● DATASET RECORDS:
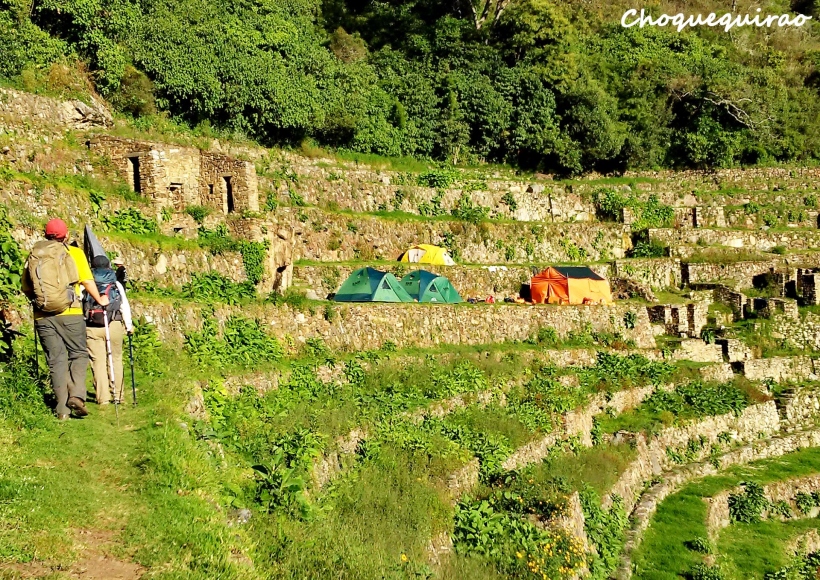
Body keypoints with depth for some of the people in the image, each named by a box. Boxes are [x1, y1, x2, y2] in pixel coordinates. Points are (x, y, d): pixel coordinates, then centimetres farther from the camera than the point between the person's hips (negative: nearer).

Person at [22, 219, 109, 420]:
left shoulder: (33, 256, 11)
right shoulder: (74, 252, 3)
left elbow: (26, 288, 12)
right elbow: (87, 281, -3)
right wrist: (100, 300, 13)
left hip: (43, 317, 3)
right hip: (70, 313, -2)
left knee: (56, 361, 8)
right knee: (78, 354, 10)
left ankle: (63, 409, 7)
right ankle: (76, 396, -9)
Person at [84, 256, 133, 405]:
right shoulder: (116, 284, 9)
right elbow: (125, 306, 7)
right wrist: (129, 325, 15)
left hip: (91, 327, 0)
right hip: (114, 325, 0)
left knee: (98, 361, 2)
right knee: (115, 359, 11)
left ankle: (103, 398, 1)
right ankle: (118, 395, 11)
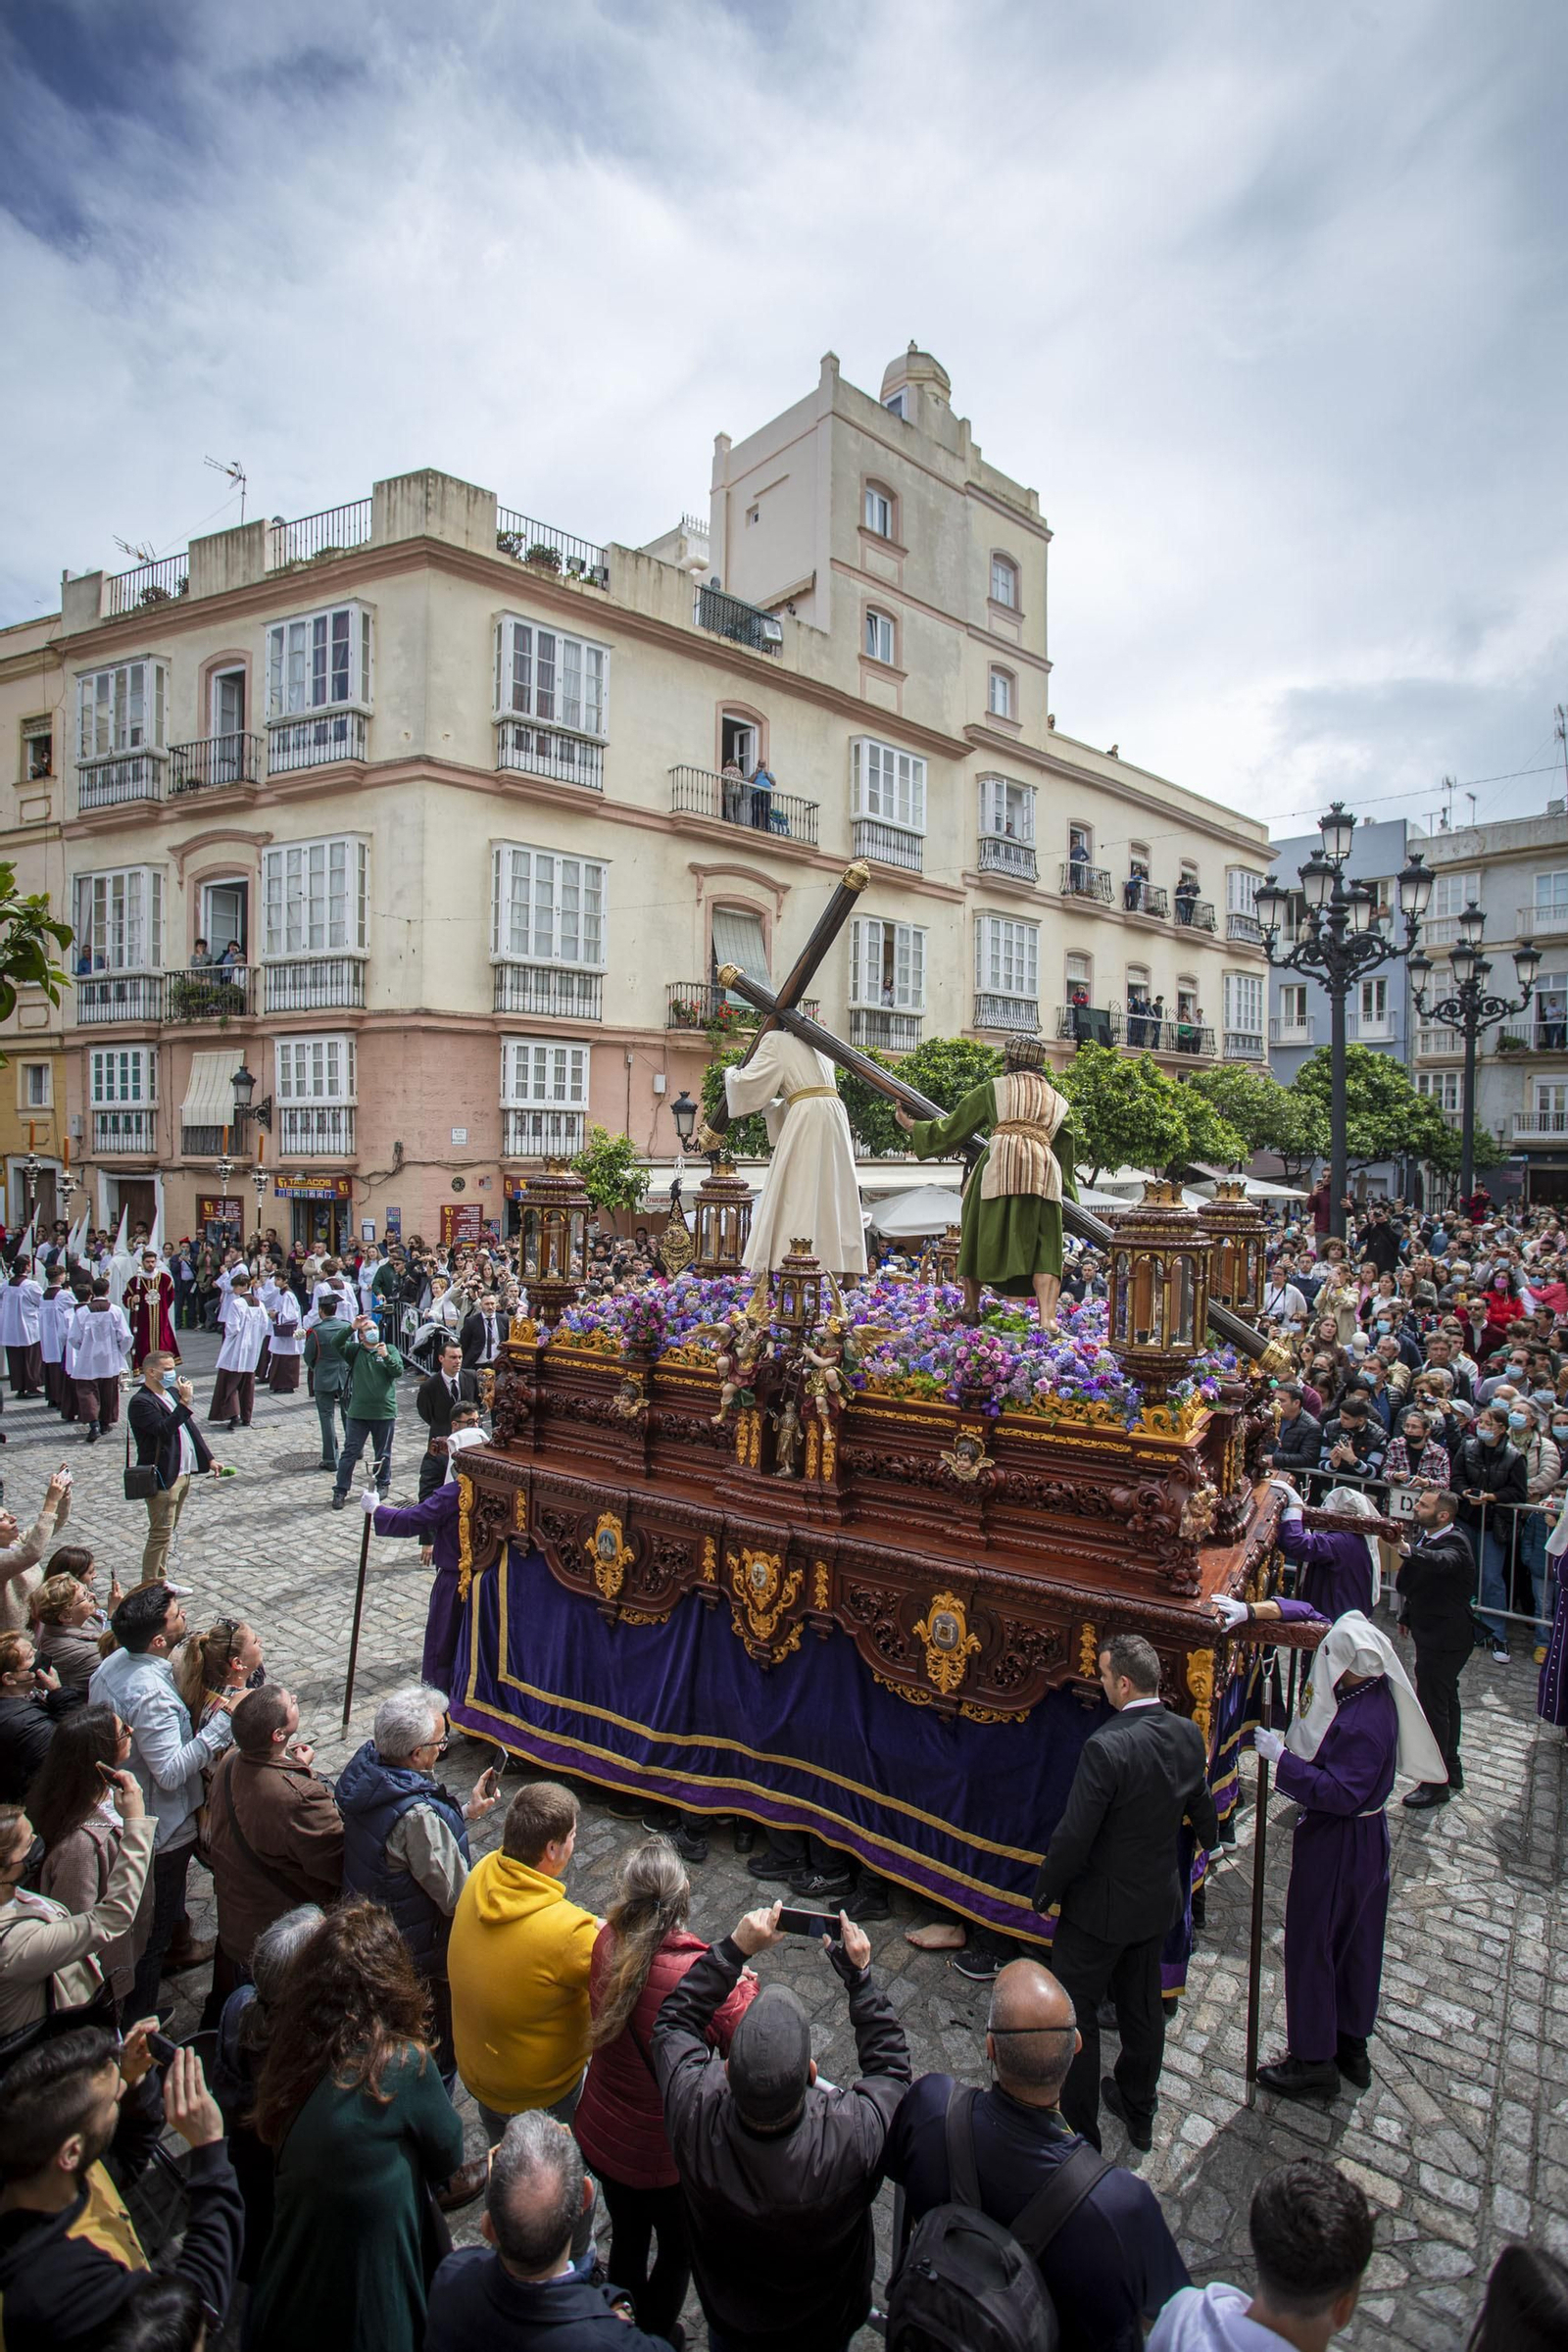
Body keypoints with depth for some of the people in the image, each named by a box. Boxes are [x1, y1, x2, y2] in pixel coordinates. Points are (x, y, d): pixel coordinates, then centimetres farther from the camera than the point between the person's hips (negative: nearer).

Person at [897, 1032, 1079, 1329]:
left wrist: (911, 1126, 30)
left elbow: (953, 1127, 19)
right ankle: (1047, 1317, -18)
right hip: (1044, 1170, 2)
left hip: (1000, 1160, -2)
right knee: (1044, 1246, -1)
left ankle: (971, 1307, 18)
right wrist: (1067, 1191, 35)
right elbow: (1066, 1150, 25)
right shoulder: (1058, 1101, 25)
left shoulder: (994, 1088, 18)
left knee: (980, 1234, 12)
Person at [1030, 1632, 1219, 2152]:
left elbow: (1073, 1836, -27)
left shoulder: (1106, 1748, -33)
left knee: (1075, 2012, 13)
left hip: (1102, 1906, -7)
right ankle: (1139, 2114, 43)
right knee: (1142, 2007, 25)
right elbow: (1201, 1809, 8)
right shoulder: (1188, 1735, -10)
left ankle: (1080, 2130, 25)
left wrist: (1044, 1891, -9)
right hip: (1159, 1899, 7)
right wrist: (1210, 1841, 31)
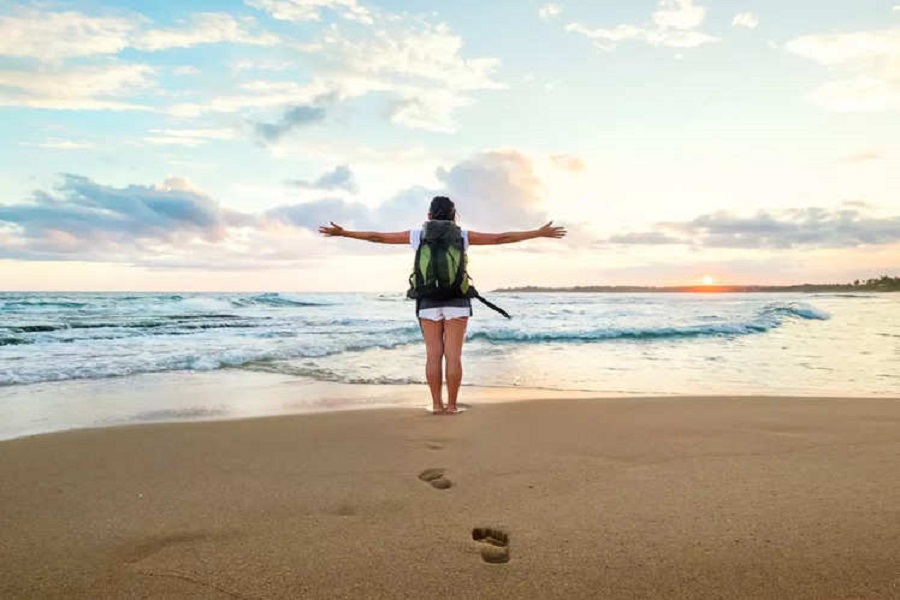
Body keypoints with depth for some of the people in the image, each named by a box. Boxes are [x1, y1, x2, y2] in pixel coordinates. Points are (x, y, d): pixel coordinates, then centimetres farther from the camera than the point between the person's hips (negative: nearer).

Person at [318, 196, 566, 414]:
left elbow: (377, 237, 7)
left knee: (433, 354, 4)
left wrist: (342, 232, 16)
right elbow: (501, 238, 0)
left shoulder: (418, 235, 3)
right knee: (454, 355, 0)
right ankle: (451, 405, 2)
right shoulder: (462, 236, 1)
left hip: (428, 301, 1)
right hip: (456, 301, -1)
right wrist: (539, 233, 5)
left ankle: (437, 404, 5)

● PROMPT:
Turn every line of the three entries above into a single numbered list, skipping blank lines and leaving out the pictures.

● RESPONSE FOR THIS EXERCISE:
1. Body keypoints with depth for some of the people in the image, each named by a box. Boxes are [x1, y1, x2, y2] in pixel coordinates. Points are (x, y, d): pixel coordinates, then centimetres farther from the camera than the point between the person's hips (negative: nearer).
2. Person at [22, 219, 109, 420]:
3. left shoulder: (33, 256, 11)
4. right shoulder: (74, 252, 3)
5. left elbow: (26, 288, 12)
6. right elbow: (87, 281, -3)
7. right wrist: (100, 300, 13)
8. left hip: (43, 317, 3)
9. right hip: (70, 313, -2)
10. left knee: (56, 361, 8)
11. right knee: (78, 354, 10)
12. left ankle: (63, 409, 7)
13. right ankle: (76, 396, -9)
14. Person at [84, 256, 133, 405]:
15. right shoulder: (116, 284, 9)
16. right elbow: (125, 306, 7)
17. right wrist: (129, 325, 15)
18. left hip: (91, 327, 0)
19. right hip: (114, 325, 0)
20. left knee: (98, 361, 2)
21. right knee: (115, 359, 11)
22. left ankle: (103, 398, 1)
23. right ankle: (118, 395, 11)
24. Body keypoints with depth for some of the people in the image, each named by a box. Boxes are [x1, y1, x2, y2] in pixel coordinates. Points are (x, y, d): pixel coordinates, then centimetres farther from the camera than the point between the person's hips (negative: nearer).
25. Person at [897, 1032, 1079, 1329]:
26. left wrist: (911, 1126, 30)
27. left elbow: (953, 1127, 19)
28. right ankle: (1047, 1317, -18)
29. right hip: (1044, 1170, 2)
30. left hip: (1000, 1160, -2)
31. right knee: (1044, 1246, -1)
32. left ankle: (971, 1307, 18)
33. right wrist: (1067, 1191, 35)
34. right elbow: (1066, 1150, 25)
35. right shoulder: (1058, 1101, 25)
36. left shoulder: (994, 1088, 18)
37. left knee: (980, 1234, 12)
38. Person at [1030, 1632, 1219, 2152]:
39. left elbow: (1073, 1836, -27)
40. left shoulder: (1106, 1748, -33)
41. left knee: (1075, 2012, 13)
42. left hip: (1102, 1906, -7)
43. right ankle: (1139, 2114, 43)
44. right knee: (1142, 2007, 25)
45. right elbow: (1201, 1809, 8)
46. right shoulder: (1188, 1735, -10)
47. left ankle: (1080, 2130, 25)
48. left wrist: (1044, 1891, -9)
49. right hip: (1159, 1899, 7)
50. right wrist: (1210, 1841, 31)
51. Body keypoints with depth for some of the people in the image, each named by a box. Boxes are [x1, y1, x2, y2] in pixel coordinates. Points are (x, y, d): pixel coordinates, then centimetres farther from the camera than the point between the person's hips (negative: nearer).
52. Person at [318, 196, 566, 414]:
53. left elbow: (377, 237, 7)
54. left knee: (433, 354, 4)
55. left wrist: (342, 232, 16)
56. right elbow: (501, 238, 0)
57. left shoulder: (418, 235, 3)
58. right knee: (454, 355, 0)
59. right ankle: (451, 405, 2)
60. right shoulder: (462, 236, 1)
61. left hip: (428, 301, 1)
62. right hip: (456, 301, -1)
63. right wrist: (539, 233, 5)
64. left ankle: (437, 404, 5)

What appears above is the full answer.